Google’s research team is using OpenAI’s GPT-4 in an experiment to test the security protection measures of other AI models. In their latest development, they have successfully breached the defense mechanisms of the AI-Guardian audit system and shared the technical details.

AI-Guardian is an AI review system designed to detect inappropriate content in images and identify if they have been modified by other AI models. When signs of modification are detected, the system alerts the administrator for further action.

Google DeepMind researcher Nicholas Carlini details the use of GPT-4 in deceiving AI-Guardian’s defense mechanism in a paper titled “LLM-Assisted Development of AI-Guardian.” By leveraging GPT-4, the research team was able to trick AI-Guardian into misinterpreting a photo of someone holding a gun as a harmless apple. This allowed them to bypass the security measures, resulting in a drastic reduction in the model’s accuracy from 98 percent to just 8 percent.

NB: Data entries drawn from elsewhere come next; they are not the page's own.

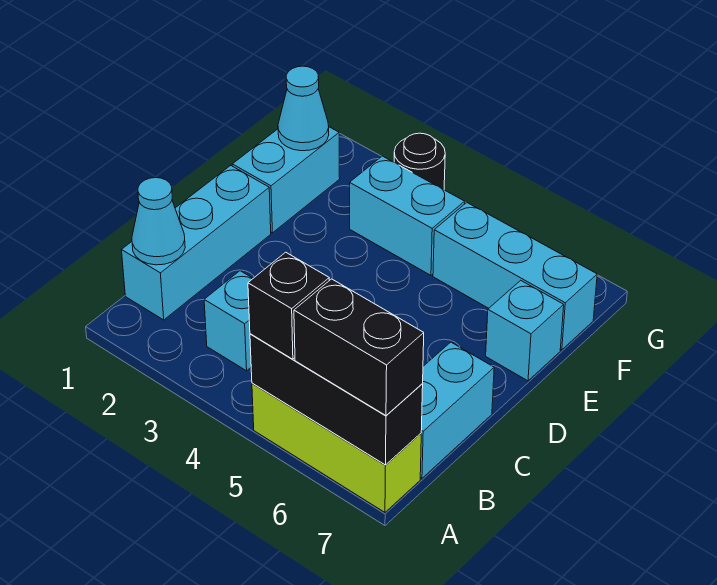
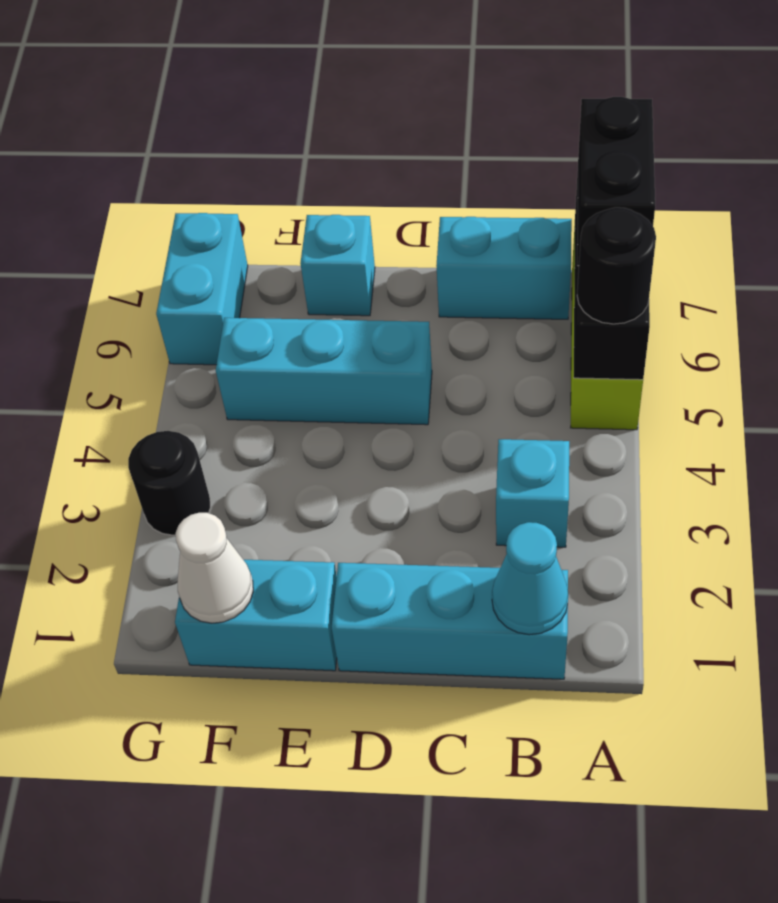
black 1x1 brick [248,252,329,359] -> black 1x1 round brick [577,207,656,324]
cyan 1x1 cone [278,66,329,151] -> white 1x1 cone [176,513,253,623]
cyan 1x2 brick [350,156,465,275] -> cyan 1x2 brick moved to [156,213,248,365]
cyan 1x3 brick [433,203,597,350] -> cyan 1x3 brick turned to [216,318,432,425]

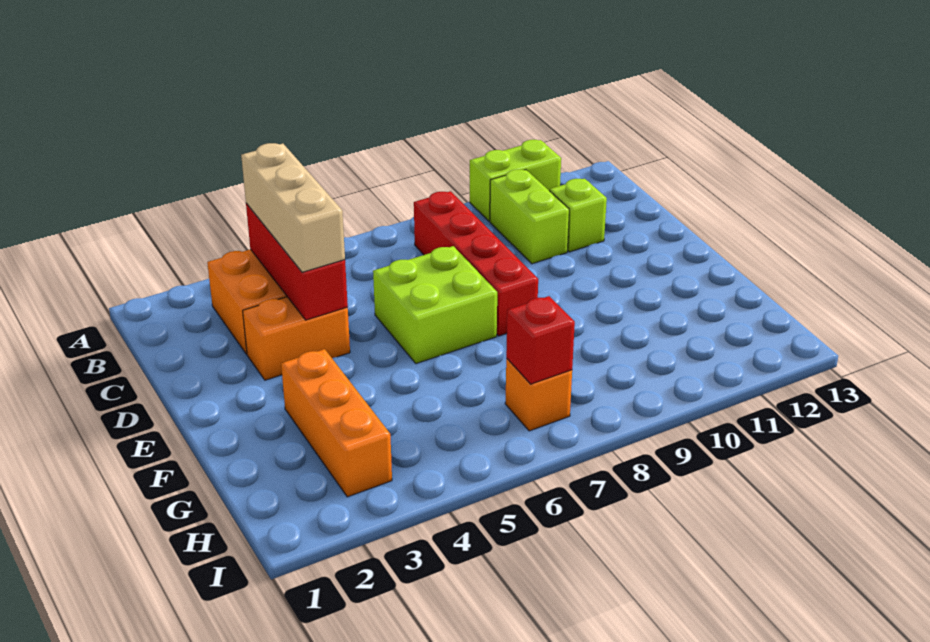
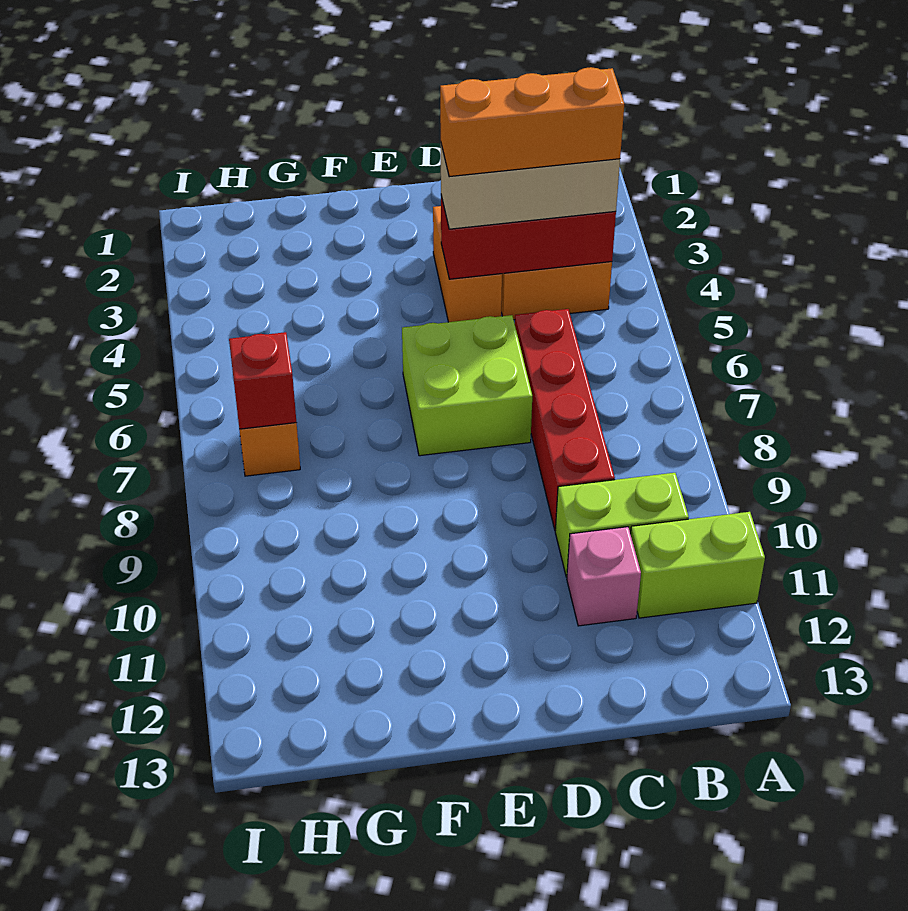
lime 1x2 brick [470,140,561,221] -> lime 1x2 brick turned to [631,512,765,618]
red 1x4 brick [414,191,538,336] -> red 1x4 brick turned to [515,309,615,531]
lime 1x1 brick [549,179,607,252] -> pink 1x1 brick [567,527,641,626]
orange 1x3 brick [281,349,392,497] -> orange 1x3 brick moved to [440,67,624,177]

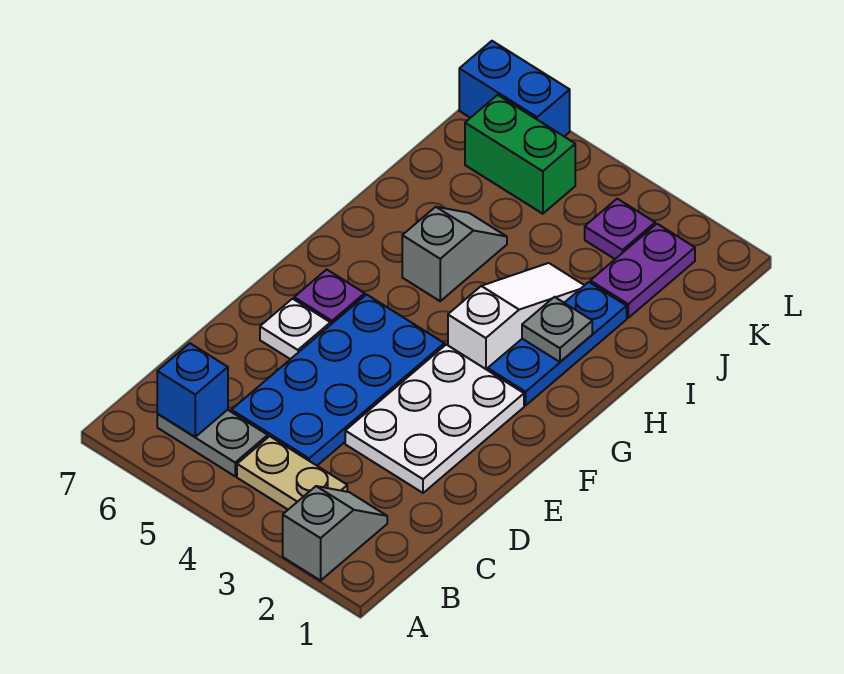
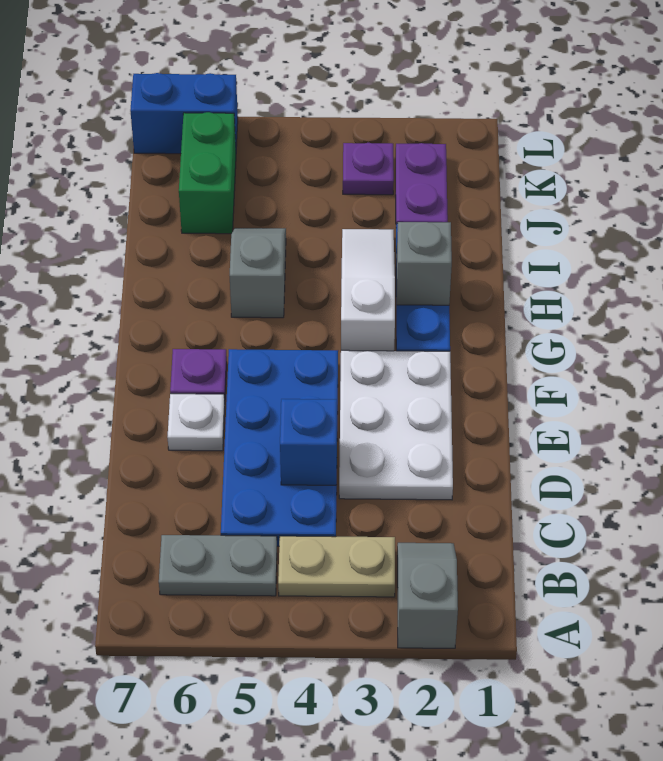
blue 1x1 brick [157,343,228,437] -> blue 1x1 brick moved to [280,399,337,485]
grey 1x1 plate [522,297,592,362] -> grey 1x1 brick [397,222,452,305]
green 1x2 brick [465,95,575,214] -> green 1x2 brick turned to [179,112,236,234]

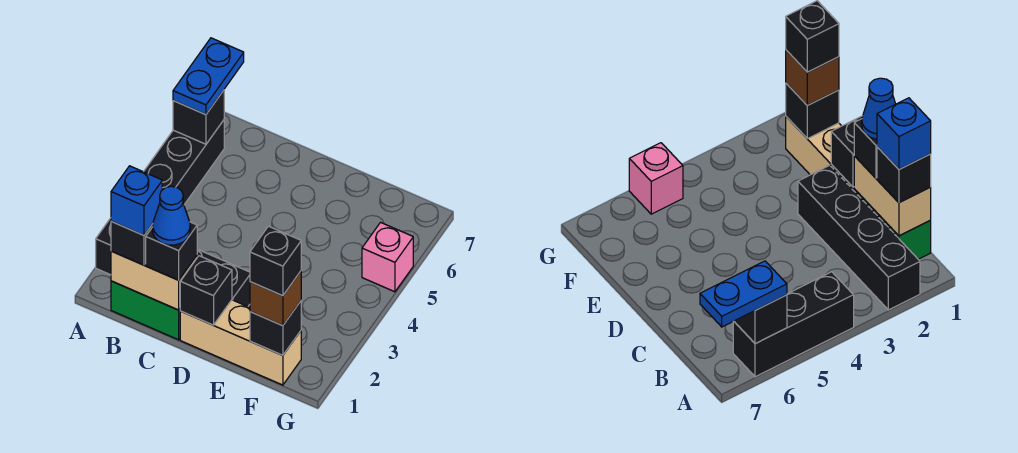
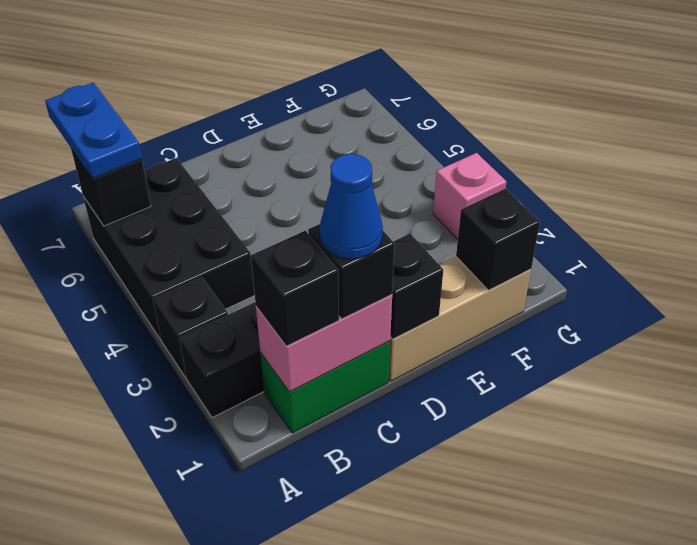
black 1x3 brick [144,120,224,205] -> black 2x3 brick [83,158,255,339]
tan 1x2 brick [111,251,197,310] -> pink 1x2 brick [256,295,392,392]
blue 1x1 brick [111,166,162,235] -> none
brown 1x1 brick [250,271,301,326] -> none
black 1x1 brick [250,226,301,296] -> black 1x1 brick moved to [153,277,228,378]
pink 1x1 brick [362,222,413,292] -> pink 1x1 brick moved to [433,153,507,240]

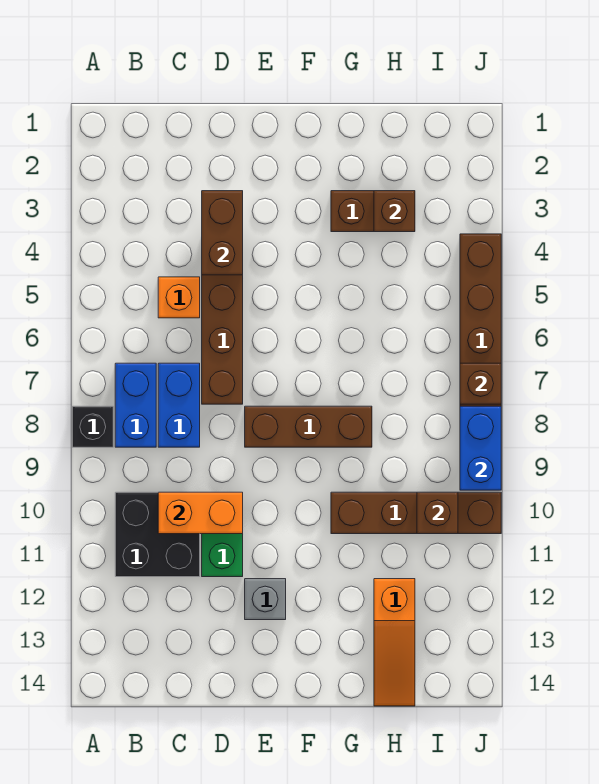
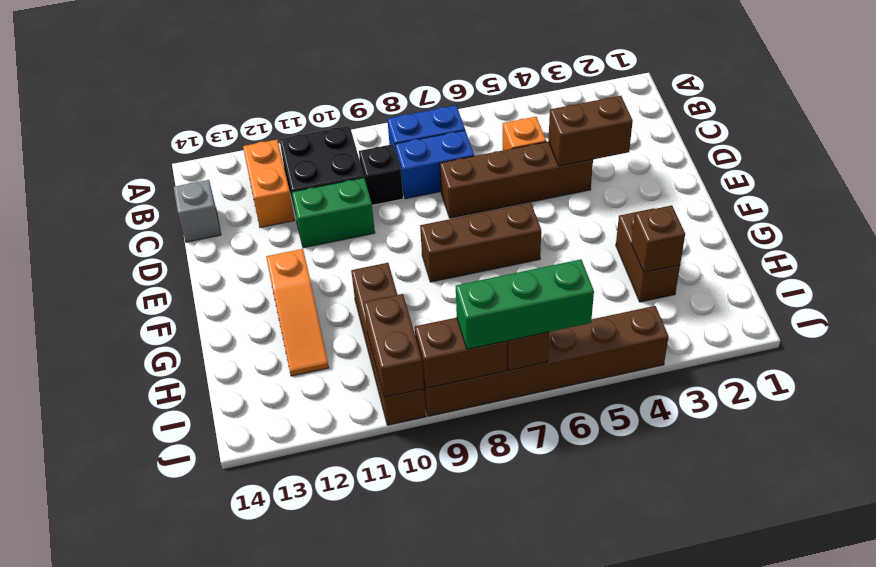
black 1x1 brick [72,406,113,447] -> black 1x1 brick moved to [359,144,403,205]
orange 1x2 brick [158,492,243,534] -> orange 1x2 brick moved to [243,140,294,227]
brown 1x3 brick [245,406,372,447] -> brown 1x3 brick turned to [420,203,541,282]
grey 1x1 brick [245,579,286,620] -> grey 1x1 brick moved to [174,180,221,242]
orange 1x3 slope [374,579,415,706] -> orange 1x3 slope turned to [266,249,329,376]
brown 1x1 brick [417,492,458,534] -> brown 1x2 brick [364,294,424,397]
none -> green 1x3 brick [456,259,594,349]
blue 1x2 brick [460,406,501,490] -> brown 1x2 brick [415,318,507,388]

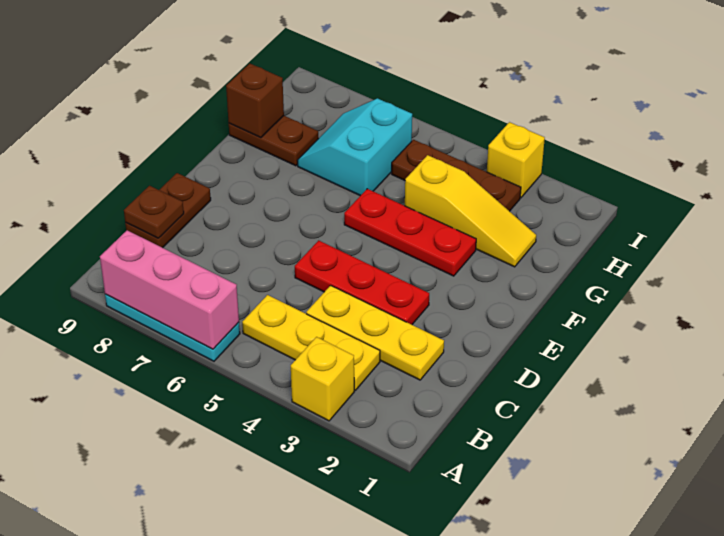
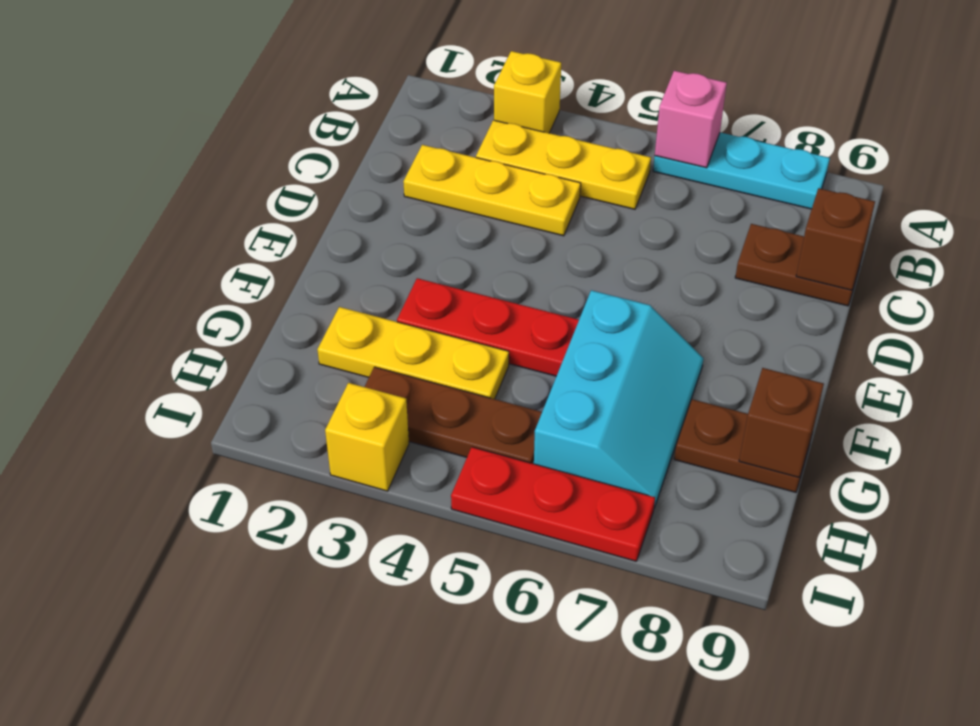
pink 1x3 brick [100,230,239,349] -> pink 1x1 brick [655,71,727,168]
brown 1x2 plate [125,173,211,248] -> brown 1x2 plate turned to [735,224,862,306]
brown 1x1 plate [124,186,184,238] -> brown 1x1 brick [796,188,875,290]
red 1x3 plate [295,240,429,325] -> red 1x3 plate moved to [451,447,655,561]
yellow 1x3 slope [405,155,536,267] -> yellow 1x3 plate [317,307,509,399]
cyan 2x2 slope [297,98,412,196] -> cyan 2x3 slope [534,290,704,508]

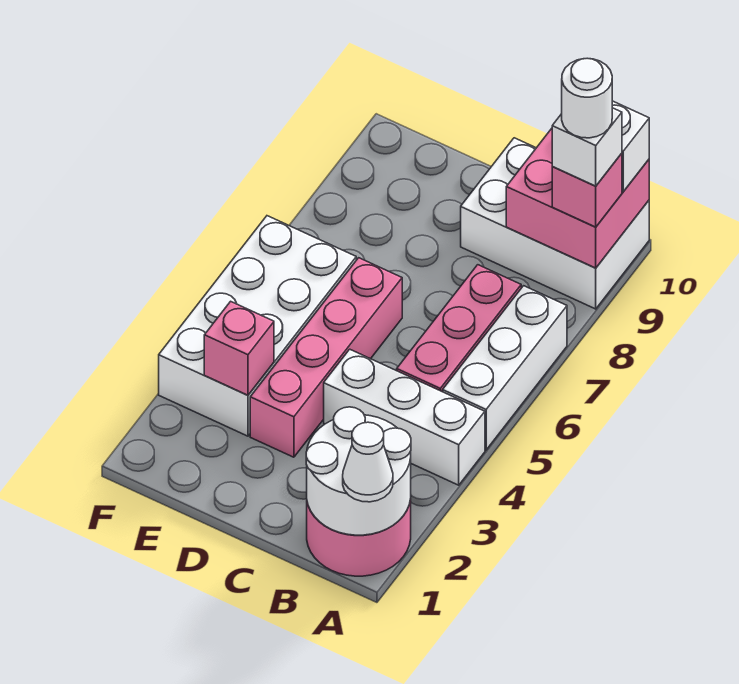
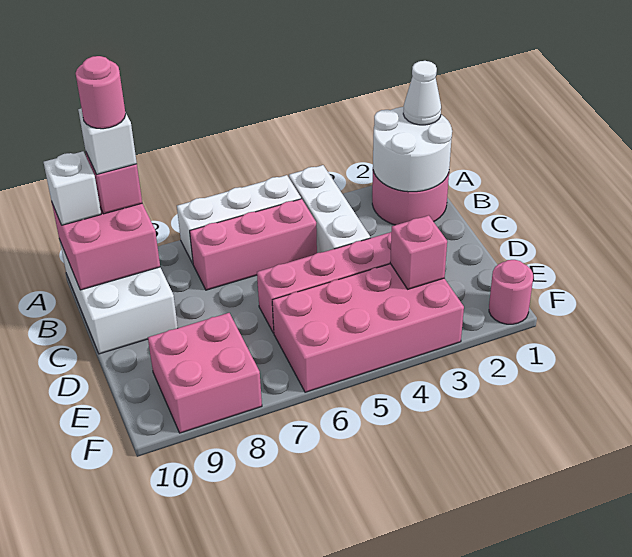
white 1x1 round brick [562,58,612,138] -> pink 1x1 round brick [76,56,126,129]
white 2x4 brick [159,216,356,436] -> pink 2x4 brick [272,264,464,392]
none -> pink 2x2 brick [148,313,262,433]
none -> pink 1x1 round brick [489,260,533,324]

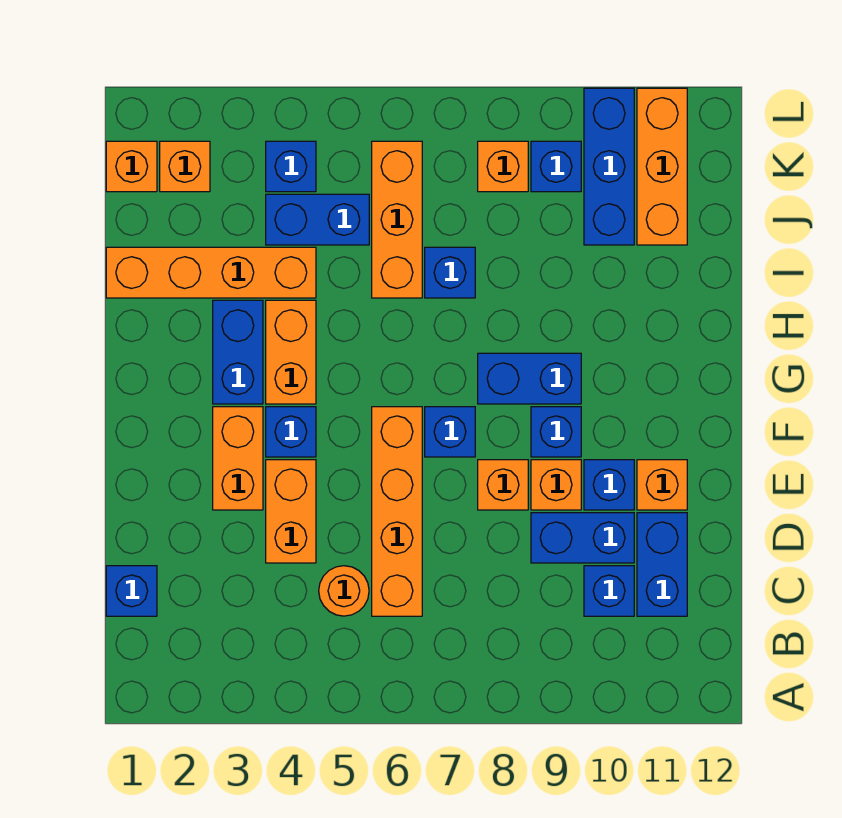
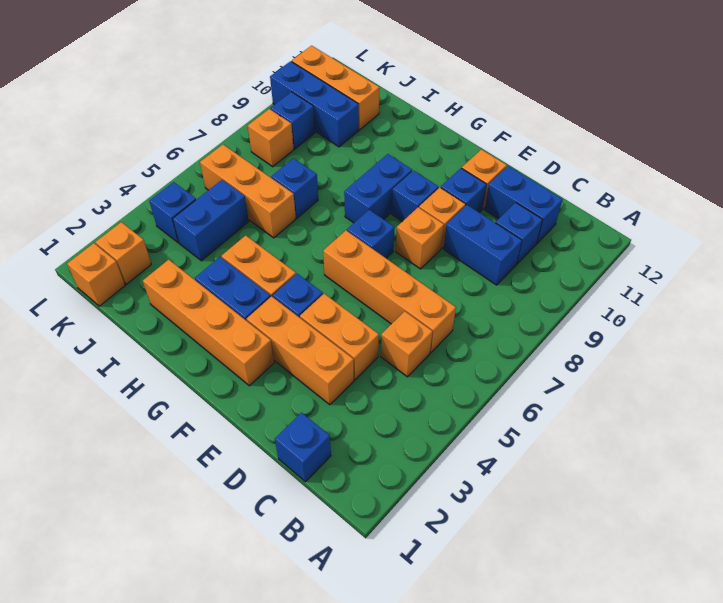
orange 1x1 round brick [319,566,369,616] -> orange 1x1 brick [381,311,433,377]
blue 1x2 brick [531,513,634,563] -> blue 1x2 brick turned to [443,205,522,285]
orange 1x2 brick [213,407,263,510] -> orange 1x3 brick [247,296,354,405]
orange 1x4 brick [106,247,316,298] -> orange 1x4 brick turned to [143,260,274,386]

The technical documents explaining the attack method have been published in ArXiv. However, AI-Guardian’s developers have acknowledged that this specific attack scheme will not be effective in future versions of the system. They anticipate that other models will be developed to address this vulnerability, thus rendering Google’s current attack scheme obsolete.

Additionally, it is worth mentioning that the experiment conducted by Google’s research team raises concerns about the security of AI systems against possible malicious attacks. As AI technology continues to advance, it becomes crucial to develop robust security measures to protect against potential vulnerabilities and breaches in AI models.